**What you should do**
Of all the lines below, output only those starting at the one with "micrograph of unremarkable" and ending at the one with "of human papillary", both ends included, exactly as written.

(Collected data)
____________________
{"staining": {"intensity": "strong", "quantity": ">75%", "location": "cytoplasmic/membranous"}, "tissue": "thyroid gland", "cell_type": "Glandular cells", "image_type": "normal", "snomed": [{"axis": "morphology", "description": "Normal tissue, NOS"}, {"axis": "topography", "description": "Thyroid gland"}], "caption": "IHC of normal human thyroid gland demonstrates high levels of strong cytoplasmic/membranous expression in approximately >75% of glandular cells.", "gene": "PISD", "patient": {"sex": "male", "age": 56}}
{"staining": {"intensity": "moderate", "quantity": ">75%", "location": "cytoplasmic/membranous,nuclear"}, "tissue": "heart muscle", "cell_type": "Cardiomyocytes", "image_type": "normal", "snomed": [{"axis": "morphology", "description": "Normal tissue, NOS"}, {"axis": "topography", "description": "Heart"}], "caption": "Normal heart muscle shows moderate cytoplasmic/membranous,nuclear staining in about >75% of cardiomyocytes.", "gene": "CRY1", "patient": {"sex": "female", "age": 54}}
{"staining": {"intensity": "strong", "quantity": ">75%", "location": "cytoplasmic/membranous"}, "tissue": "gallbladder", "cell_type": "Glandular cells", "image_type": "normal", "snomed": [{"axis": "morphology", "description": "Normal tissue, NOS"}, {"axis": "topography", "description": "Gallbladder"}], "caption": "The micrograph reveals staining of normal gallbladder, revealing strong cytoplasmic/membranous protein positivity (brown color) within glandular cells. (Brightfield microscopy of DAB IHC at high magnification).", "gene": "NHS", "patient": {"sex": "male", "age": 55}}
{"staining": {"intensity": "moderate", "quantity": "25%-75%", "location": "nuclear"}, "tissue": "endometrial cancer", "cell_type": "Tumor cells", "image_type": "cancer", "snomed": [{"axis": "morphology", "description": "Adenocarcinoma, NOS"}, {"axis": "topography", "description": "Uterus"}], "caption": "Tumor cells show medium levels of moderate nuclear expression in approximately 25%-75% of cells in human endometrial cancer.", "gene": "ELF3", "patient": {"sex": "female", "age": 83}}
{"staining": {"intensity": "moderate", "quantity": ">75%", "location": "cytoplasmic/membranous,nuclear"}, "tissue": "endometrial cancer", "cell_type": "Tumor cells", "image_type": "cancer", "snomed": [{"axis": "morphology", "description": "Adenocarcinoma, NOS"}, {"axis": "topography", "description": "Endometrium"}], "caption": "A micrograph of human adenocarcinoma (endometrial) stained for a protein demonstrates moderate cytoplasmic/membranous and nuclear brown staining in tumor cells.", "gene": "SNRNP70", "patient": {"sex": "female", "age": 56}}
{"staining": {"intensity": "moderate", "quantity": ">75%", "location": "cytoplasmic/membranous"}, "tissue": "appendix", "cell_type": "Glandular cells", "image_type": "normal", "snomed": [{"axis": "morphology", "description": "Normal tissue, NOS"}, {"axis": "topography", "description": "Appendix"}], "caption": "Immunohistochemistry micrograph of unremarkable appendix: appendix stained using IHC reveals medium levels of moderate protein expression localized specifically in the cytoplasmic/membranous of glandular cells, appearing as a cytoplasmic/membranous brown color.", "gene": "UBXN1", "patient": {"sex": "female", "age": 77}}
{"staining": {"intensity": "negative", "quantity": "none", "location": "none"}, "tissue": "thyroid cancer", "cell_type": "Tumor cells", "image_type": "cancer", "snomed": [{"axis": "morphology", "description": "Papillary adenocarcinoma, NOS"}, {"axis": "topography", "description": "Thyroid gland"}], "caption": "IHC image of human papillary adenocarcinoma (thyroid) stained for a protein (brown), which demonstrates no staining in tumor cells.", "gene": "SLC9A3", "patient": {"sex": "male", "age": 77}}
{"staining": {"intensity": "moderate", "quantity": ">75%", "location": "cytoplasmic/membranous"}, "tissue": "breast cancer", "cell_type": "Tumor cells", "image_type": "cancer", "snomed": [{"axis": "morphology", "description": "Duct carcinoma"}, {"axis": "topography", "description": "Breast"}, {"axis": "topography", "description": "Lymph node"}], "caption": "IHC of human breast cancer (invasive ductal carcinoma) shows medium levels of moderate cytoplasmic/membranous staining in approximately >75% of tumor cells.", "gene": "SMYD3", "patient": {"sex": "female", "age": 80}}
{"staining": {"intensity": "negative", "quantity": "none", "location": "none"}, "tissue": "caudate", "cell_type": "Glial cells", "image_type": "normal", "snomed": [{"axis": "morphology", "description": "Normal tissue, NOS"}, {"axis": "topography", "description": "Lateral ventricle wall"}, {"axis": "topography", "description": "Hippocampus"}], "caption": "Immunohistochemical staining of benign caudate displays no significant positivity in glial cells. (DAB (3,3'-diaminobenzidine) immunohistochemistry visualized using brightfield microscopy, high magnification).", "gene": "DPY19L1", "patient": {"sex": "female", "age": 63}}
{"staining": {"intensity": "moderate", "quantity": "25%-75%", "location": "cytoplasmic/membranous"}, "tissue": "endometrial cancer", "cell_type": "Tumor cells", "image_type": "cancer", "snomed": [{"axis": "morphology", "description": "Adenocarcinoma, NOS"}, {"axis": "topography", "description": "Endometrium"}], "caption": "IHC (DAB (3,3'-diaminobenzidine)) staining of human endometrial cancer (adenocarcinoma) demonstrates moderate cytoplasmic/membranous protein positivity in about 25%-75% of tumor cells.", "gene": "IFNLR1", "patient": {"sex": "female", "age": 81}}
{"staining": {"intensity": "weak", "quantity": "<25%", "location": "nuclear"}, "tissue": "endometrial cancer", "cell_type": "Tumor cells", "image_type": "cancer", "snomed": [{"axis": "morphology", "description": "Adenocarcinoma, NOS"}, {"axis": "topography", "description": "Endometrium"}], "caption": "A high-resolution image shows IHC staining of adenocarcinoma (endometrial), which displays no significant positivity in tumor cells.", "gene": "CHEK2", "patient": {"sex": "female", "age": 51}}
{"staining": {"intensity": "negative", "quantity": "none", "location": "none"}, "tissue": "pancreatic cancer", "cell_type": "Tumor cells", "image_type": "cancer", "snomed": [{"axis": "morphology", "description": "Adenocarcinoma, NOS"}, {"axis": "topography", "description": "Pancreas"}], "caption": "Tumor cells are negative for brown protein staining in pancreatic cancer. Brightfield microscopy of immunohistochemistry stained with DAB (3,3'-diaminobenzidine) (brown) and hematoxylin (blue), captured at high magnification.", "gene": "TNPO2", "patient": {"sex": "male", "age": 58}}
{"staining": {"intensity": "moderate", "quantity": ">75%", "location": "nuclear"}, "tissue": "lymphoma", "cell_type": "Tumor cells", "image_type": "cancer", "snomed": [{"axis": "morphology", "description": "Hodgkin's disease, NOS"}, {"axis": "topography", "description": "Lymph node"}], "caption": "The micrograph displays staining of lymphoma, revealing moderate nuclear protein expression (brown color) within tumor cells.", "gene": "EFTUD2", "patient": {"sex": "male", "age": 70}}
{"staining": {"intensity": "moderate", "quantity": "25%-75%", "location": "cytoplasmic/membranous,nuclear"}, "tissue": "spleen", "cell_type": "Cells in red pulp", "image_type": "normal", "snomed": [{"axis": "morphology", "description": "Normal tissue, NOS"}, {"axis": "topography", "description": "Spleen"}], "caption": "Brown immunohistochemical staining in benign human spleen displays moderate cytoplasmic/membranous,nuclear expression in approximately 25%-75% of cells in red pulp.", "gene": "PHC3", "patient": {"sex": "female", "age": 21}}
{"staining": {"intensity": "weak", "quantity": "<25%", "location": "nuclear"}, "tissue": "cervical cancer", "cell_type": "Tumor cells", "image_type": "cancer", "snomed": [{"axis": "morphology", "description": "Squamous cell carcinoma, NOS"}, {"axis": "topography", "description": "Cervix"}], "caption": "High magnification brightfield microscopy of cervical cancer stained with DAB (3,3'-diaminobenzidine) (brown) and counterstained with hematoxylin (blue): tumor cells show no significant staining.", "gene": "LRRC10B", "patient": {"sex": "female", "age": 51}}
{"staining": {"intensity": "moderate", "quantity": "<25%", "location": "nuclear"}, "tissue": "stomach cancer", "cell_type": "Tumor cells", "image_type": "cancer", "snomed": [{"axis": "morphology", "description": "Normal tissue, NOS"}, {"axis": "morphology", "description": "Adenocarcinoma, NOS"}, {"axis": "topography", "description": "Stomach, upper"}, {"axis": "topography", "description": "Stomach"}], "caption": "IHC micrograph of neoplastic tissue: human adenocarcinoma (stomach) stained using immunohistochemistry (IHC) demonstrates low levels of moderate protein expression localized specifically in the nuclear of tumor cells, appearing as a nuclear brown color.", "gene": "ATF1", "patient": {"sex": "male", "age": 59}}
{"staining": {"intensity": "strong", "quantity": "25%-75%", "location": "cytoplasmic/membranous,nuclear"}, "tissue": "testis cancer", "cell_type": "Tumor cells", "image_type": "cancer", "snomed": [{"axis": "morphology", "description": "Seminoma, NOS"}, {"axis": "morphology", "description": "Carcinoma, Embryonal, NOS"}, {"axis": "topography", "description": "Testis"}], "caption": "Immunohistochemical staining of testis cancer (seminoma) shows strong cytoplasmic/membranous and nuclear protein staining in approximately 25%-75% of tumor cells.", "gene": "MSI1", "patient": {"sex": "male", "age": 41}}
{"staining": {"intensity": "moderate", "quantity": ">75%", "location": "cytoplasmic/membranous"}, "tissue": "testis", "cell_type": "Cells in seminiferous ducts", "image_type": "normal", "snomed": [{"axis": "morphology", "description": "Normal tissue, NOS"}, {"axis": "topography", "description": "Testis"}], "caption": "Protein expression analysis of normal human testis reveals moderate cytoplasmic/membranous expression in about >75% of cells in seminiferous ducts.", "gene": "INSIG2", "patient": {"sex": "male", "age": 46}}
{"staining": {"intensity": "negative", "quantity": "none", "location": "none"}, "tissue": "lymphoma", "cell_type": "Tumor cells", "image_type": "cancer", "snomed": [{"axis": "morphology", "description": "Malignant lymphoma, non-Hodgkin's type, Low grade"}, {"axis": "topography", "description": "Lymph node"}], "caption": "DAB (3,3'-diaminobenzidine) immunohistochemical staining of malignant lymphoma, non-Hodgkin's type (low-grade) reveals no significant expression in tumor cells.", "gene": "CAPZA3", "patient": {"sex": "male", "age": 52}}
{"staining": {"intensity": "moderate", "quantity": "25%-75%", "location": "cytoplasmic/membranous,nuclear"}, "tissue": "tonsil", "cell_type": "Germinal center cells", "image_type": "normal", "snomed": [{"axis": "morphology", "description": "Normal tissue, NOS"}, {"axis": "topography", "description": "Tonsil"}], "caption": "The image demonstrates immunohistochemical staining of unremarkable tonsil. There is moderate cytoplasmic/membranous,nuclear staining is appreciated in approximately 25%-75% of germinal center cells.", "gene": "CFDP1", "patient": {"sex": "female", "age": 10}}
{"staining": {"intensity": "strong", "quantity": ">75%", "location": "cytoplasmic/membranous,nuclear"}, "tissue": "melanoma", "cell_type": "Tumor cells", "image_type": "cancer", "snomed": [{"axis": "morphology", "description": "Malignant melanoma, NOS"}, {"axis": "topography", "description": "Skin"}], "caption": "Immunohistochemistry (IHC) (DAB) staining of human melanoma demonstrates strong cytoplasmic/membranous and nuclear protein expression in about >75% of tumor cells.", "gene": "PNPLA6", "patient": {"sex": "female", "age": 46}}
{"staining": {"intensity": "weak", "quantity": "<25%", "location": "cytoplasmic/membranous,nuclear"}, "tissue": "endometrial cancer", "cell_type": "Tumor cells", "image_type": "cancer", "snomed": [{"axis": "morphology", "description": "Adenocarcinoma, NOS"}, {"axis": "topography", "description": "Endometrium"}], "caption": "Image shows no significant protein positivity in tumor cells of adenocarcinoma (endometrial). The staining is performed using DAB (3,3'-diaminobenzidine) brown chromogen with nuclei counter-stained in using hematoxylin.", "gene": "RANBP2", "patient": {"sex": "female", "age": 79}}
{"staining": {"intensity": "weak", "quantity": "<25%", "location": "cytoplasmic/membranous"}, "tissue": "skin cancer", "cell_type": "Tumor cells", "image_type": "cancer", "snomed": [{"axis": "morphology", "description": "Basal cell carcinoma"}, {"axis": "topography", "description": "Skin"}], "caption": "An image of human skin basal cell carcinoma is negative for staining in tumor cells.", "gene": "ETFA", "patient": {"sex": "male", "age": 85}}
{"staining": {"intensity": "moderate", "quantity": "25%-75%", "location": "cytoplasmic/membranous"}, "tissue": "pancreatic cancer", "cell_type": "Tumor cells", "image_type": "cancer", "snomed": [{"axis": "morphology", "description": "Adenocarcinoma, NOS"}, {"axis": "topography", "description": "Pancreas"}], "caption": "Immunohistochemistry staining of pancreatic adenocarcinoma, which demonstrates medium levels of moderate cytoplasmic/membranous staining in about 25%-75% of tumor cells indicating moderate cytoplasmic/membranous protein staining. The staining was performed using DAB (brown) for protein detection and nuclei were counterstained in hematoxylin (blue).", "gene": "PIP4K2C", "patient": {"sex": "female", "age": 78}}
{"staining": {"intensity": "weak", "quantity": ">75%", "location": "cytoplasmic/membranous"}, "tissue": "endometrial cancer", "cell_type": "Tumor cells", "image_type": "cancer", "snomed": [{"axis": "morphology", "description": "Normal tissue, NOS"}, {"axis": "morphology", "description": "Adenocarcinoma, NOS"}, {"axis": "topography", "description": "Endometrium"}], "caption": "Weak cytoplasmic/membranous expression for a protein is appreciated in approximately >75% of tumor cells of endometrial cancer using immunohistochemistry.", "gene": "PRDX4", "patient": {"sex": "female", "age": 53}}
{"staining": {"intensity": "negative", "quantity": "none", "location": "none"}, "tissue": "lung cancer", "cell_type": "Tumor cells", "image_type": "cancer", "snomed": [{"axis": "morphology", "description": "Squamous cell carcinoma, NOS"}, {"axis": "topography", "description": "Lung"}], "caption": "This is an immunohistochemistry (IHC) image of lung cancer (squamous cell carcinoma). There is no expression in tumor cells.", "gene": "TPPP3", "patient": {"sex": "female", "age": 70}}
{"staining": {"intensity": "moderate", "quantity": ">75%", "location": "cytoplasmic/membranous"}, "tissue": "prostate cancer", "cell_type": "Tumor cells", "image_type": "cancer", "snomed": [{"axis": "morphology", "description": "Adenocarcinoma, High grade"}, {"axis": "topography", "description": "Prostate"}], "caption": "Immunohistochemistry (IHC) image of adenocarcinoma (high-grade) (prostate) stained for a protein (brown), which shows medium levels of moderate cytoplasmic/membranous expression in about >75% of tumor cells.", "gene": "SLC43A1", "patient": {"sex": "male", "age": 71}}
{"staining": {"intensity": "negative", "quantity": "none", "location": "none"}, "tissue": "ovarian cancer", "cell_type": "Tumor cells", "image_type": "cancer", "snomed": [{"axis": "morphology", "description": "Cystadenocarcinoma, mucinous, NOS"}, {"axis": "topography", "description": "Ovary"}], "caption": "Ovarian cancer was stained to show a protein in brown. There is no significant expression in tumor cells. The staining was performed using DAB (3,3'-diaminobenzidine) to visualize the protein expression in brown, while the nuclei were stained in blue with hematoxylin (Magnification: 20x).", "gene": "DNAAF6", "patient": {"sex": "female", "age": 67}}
____________________
**Answer to this problem**
{"staining": {"intensity": "moderate", "quantity": ">75%", "location": "cytoplasmic/membranous"}, "tissue": "appendix", "cell_type": "Glandular cells", "image_type": "normal", "snomed": [{"axis": "morphology", "description": "Normal tissue, NOS"}, {"axis": "topography", "description": "Appendix"}], "caption": "Immunohistochemistry micrograph of unremarkable appendix: appendix stained using IHC reveals medium levels of moderate protein expression localized specifically in the cytoplasmic/membranous of glandular cells, appearing as a cytoplasmic/membranous brown color.", "gene": "UBXN1", "patient": {"sex": "female", "age": 77}}
{"staining": {"intensity": "negative", "quantity": "none", "location": "none"}, "tissue": "thyroid cancer", "cell_type": "Tumor cells", "image_type": "cancer", "snomed": [{"axis": "morphology", "description": "Papillary adenocarcinoma, NOS"}, {"axis": "topography", "description": "Thyroid gland"}], "caption": "IHC image of human papillary adenocarcinoma (thyroid) stained for a protein (brown), which demonstrates no staining in tumor cells.", "gene": "SLC9A3", "patient": {"sex": "male", "age": 77}}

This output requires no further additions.